Doctor Lector, therefore, surrounded himself with beautiful things, expensive and delicious foods, fine clothing, great performers and well educated minds. And for those people whom he liked he was hospitable, loyal and giving. He was one of the top professionals in his field with a large clientele and occasionally a friend or two within the law enforcement community.

He was highly respected and little suspected of the things that he ultimately did in the secret spaces he kept for himself. If you needed to find the good doctor you need only make and appointment or call ahead before dropping by his home. He would welcome you with opened arms and a healthy appetite.

As mentioned, Hannibal was a creature of habit and ran his practice as tightly as a ship commander.
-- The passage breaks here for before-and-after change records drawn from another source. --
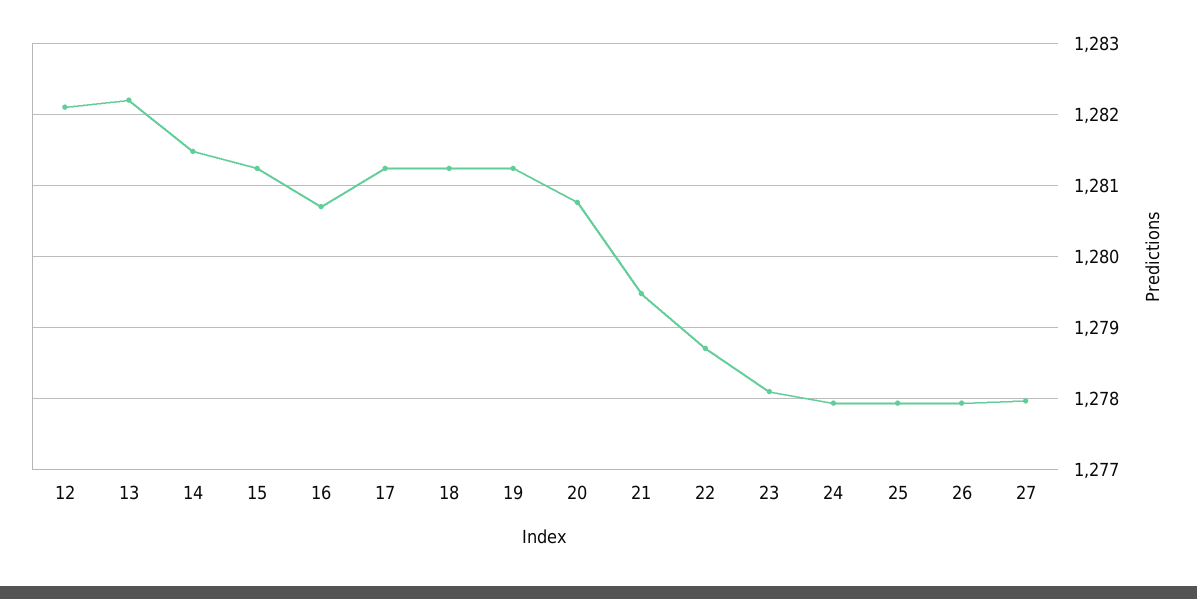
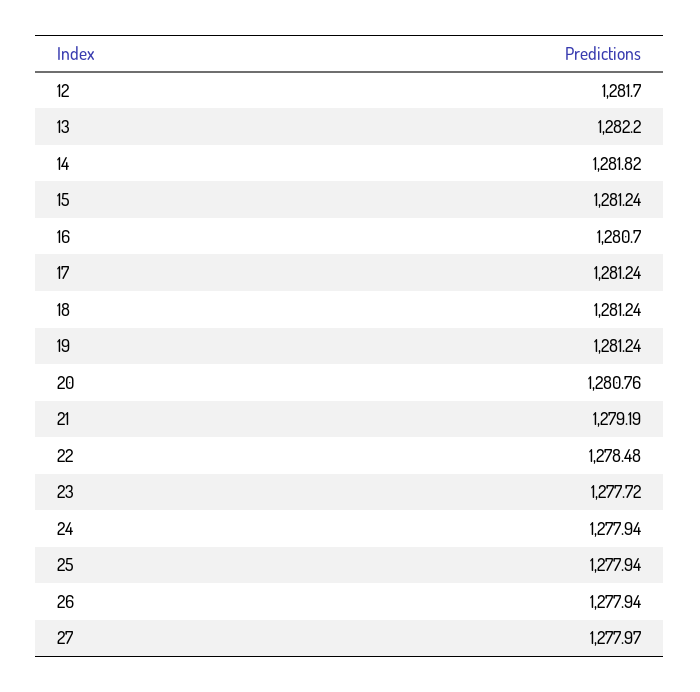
  {
-   "12": 1282.1,
+   "12": 1281.7,
    "13": 1282.2,
-   "14": 1281.5,
+   "14": 1281.82,
    "15": 1281.24,
    "16": 1280.7,
    "17": 1281.24,
    "18": 1281.24,
    "19": 1281.24,
    "20": 1280.76,
-   "21": 1279.5,
+   "21": 1279.19,
-   "22": 1278.7,
+   "22": 1278.48,
-   "23": 1278.1,
+   "23": 1277.72,
    "24": 1277.94,
    "25": 1277.94,
    "26": 1277.94,
    "27": 1277.97
  }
Hannibal was always punctual, silent in his listening and gracious with his advice.

He was very good at his job, had many success stories to boast of, if he were a boastful man. He kept hours as regular as the tides. He was in his office by eight in the morning, with his first clients always booked for nine sharp, and he took great pleasure in keeping the first appointment for possible new clients.

First impressions were always the most important part of any meeting for Hannibal. So he always wore a stunning suit to work in, kept his office immaculately clean and greeted his new patients at the door. It was in those first moments when Hannibal usually decided how to classify his patients, even before they took a seat in one of his chairs.
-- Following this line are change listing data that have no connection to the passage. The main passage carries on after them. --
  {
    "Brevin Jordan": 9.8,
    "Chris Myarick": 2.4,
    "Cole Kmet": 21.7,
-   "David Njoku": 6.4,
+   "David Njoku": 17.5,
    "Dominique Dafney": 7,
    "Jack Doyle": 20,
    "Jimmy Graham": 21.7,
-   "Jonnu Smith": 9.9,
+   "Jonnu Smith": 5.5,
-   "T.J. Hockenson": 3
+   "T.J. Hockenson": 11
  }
Many questions were answered in those first moments. Friends or Foe? Proper or Scruffy? In desperate need of a guiding hand and a sympathetic ear or are they deceptive, deceiving and manipulative? But most of all, Hannibal would ask himself if the new being before him was worthy of a conversation or whether they belonged in a cooker.
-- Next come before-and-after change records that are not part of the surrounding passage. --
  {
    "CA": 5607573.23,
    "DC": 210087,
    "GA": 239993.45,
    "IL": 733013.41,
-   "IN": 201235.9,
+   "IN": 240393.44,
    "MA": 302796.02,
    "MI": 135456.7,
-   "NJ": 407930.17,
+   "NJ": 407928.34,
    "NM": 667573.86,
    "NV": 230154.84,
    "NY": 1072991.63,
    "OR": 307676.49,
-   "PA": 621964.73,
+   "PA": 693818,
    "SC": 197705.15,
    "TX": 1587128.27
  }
Usually, in those first moments, Hannibal Lector had already made up his mind but that never stopped him from playing with his food. It gave him a lot of time to think about what to make, how to prepared it and present it, and ultimately how to symbolically dispose of the remains. Because Hannibal always left his trash better than when he found it.

Occasionally a potential meal would intrigue him enough for a second or third meeting. Some rare case made fit into a filing system for a rainy day or when he would be cooking for guests. But most of the time, Hannibal liked to cook and kill on a whim. Whenever he was truly hungry.

Sometimes he took pieces of a person, leaving them to learn a lesson before they died. Because Hannibal like the idea of a human consciousness being more than just a body, and he hoped that he could at least make a difference in this life so as to change a person for the next. Death was inevitable and delicious in Hannibal's world but it was also a learning opportunity.

And so it was that Hannibal had established himself, made a name or rather several to carry him through any possible suspicions and carved out his place in the world he was determined to put beauty into and take ugliness out of. For Hannibal, his life was meant for a greater good and he would see and hear and taste it all first hand. And when his time in this place, with these people, was over, by choice or by necessity, he would move on to bring sophistication, beauty and polite society to another dark and dreary part of the world.

For now he was content, well fed and looking forward to those he may mould into better people. As for the others, he deemed them lucky to wind up in a place like his belly. Because what else were they good for but to stock his food bank?